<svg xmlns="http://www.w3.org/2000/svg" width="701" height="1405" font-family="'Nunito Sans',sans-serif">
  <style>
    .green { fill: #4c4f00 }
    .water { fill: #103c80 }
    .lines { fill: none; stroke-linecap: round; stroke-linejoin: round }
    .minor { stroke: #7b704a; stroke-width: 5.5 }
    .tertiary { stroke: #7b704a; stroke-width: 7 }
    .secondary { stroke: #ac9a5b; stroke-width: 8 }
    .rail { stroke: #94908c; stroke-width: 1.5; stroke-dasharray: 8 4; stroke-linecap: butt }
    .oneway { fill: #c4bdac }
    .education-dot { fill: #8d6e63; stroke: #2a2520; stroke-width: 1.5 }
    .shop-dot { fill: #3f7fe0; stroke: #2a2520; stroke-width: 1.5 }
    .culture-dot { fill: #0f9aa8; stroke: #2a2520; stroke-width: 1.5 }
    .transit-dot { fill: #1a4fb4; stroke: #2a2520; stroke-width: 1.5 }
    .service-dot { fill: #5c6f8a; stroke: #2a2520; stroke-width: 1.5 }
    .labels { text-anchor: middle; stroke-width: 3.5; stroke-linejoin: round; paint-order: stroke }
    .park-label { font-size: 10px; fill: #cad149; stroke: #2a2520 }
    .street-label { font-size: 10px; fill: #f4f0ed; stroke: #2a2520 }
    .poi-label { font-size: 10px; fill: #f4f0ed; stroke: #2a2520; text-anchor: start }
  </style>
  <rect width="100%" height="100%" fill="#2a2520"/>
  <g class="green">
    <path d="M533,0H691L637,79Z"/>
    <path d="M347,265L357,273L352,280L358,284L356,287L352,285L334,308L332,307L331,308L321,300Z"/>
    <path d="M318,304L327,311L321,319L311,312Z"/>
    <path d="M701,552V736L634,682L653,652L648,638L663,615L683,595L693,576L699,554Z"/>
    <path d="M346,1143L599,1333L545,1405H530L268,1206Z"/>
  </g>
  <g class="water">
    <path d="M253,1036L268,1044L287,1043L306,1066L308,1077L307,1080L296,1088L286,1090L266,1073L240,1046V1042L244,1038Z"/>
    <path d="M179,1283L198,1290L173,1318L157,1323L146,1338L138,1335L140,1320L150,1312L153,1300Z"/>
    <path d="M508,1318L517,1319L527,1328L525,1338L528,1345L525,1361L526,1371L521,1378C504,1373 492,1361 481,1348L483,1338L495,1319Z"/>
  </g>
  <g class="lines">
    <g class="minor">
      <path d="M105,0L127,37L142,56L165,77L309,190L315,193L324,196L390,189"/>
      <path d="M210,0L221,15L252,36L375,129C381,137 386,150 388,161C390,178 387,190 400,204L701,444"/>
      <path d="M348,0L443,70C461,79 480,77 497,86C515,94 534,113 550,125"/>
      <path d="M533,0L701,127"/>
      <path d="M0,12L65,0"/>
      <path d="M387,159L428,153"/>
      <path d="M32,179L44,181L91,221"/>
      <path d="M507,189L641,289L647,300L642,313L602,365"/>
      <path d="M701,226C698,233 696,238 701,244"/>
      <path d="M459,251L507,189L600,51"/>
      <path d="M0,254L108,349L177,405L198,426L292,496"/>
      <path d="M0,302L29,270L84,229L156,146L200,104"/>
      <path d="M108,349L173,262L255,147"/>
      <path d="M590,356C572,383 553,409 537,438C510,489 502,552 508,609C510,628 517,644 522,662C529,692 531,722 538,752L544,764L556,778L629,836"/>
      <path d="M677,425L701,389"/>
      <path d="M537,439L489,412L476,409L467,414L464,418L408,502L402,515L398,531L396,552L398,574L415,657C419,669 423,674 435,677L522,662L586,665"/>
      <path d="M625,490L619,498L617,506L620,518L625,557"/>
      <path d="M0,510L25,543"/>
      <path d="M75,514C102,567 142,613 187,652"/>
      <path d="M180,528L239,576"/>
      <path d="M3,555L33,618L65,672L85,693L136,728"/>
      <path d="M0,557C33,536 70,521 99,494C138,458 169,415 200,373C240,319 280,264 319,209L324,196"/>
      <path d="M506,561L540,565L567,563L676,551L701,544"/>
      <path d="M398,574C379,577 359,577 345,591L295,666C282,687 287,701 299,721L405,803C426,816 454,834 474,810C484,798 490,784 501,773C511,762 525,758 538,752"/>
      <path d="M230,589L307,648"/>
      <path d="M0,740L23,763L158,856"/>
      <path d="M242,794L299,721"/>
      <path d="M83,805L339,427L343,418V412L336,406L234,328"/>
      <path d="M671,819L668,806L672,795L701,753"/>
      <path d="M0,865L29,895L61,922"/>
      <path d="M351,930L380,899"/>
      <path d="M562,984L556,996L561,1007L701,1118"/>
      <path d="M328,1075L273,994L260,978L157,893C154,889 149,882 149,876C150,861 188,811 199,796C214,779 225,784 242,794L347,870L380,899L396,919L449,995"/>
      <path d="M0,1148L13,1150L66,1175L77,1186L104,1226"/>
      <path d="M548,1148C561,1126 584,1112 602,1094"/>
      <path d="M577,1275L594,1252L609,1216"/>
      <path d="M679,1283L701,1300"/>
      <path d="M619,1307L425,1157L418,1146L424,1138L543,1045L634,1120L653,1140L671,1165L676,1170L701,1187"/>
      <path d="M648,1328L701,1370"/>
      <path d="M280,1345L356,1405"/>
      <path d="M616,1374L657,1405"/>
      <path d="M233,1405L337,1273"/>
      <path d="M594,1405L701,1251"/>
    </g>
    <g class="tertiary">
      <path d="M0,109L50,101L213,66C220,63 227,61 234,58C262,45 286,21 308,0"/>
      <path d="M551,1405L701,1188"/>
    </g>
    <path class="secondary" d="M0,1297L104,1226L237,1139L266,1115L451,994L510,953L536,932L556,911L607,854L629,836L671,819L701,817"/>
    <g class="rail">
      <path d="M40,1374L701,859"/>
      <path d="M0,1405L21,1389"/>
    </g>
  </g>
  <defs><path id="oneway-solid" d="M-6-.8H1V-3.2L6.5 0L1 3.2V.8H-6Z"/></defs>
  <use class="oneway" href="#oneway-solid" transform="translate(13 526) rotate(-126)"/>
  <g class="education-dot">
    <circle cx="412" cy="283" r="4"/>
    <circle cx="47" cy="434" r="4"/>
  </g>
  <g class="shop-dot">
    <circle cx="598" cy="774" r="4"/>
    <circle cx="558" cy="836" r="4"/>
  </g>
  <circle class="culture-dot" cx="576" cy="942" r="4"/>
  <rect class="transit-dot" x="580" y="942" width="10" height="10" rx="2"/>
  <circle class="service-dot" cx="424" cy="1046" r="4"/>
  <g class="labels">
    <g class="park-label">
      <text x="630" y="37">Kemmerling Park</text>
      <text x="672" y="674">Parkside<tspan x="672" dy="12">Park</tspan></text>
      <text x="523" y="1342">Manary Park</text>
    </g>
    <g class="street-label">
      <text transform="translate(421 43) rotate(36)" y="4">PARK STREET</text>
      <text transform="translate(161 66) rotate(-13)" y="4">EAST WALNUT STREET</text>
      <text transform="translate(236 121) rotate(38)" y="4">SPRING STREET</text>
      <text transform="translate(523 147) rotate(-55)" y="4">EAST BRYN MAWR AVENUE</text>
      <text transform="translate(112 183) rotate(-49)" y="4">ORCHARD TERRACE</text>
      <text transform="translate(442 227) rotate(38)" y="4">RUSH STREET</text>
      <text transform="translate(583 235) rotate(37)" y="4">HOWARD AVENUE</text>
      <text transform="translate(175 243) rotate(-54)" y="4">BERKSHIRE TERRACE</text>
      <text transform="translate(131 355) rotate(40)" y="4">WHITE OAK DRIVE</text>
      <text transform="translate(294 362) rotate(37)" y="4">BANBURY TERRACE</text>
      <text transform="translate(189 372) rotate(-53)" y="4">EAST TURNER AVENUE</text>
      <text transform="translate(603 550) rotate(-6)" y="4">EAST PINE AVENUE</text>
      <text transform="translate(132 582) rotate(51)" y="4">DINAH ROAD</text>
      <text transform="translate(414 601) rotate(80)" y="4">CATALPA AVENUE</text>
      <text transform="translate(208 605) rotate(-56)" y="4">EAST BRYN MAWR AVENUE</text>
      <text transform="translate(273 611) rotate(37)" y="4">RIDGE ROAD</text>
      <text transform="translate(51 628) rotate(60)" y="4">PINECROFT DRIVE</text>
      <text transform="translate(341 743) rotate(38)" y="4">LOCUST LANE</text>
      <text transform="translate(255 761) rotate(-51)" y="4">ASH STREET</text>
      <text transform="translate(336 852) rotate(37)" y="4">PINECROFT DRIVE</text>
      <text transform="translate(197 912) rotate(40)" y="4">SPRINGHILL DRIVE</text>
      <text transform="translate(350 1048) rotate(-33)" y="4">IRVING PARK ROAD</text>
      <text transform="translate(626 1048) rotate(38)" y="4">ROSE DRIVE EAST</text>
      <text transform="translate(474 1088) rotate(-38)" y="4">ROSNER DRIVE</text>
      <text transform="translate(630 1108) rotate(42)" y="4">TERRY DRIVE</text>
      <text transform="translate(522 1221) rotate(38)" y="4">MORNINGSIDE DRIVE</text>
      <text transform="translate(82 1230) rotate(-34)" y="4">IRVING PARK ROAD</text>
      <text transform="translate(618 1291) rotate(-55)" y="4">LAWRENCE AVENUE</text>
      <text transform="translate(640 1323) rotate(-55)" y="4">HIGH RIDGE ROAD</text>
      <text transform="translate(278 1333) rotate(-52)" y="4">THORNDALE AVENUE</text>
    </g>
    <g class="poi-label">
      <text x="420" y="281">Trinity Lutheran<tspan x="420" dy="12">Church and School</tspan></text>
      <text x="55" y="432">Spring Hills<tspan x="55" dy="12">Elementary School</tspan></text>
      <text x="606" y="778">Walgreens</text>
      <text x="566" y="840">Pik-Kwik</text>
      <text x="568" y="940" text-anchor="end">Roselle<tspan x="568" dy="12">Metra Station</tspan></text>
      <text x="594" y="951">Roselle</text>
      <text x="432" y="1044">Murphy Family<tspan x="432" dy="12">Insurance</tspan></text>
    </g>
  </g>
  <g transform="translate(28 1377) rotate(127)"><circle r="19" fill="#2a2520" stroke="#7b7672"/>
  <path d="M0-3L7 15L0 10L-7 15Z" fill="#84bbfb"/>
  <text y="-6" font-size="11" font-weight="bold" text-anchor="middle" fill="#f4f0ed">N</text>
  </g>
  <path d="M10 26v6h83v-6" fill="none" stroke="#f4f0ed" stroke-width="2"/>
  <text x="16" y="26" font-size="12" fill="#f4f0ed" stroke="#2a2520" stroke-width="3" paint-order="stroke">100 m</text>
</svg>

_ _ _ _ _ _ _

*YOUR INSTRUCTIONS*
In the listing above, locate the line containing "none; stroke-linecap: round;" and the line containing "#8d6e63; stroke: #2a2520;". Transcribe those two lines and everything between them, exactly as written.

*ANSWER TO THIS PROBLEM*
    .lines { fill: none; stroke-linecap: round; stroke-linejoin: round }
    .minor { stroke: #7b704a; stroke-width: 5.5 }
    .tertiary { stroke: #7b704a; stroke-width: 7 }
    .secondary { stroke: #ac9a5b; stroke-width: 8 }
    .rail { stroke: #94908c; stroke-width: 1.5; stroke-dasharray: 8 4; stroke-linecap: butt }
    .oneway { fill: #c4bdac }
    .education-dot { fill: #8d6e63; stroke: #2a2520; stroke-width: 1.5 }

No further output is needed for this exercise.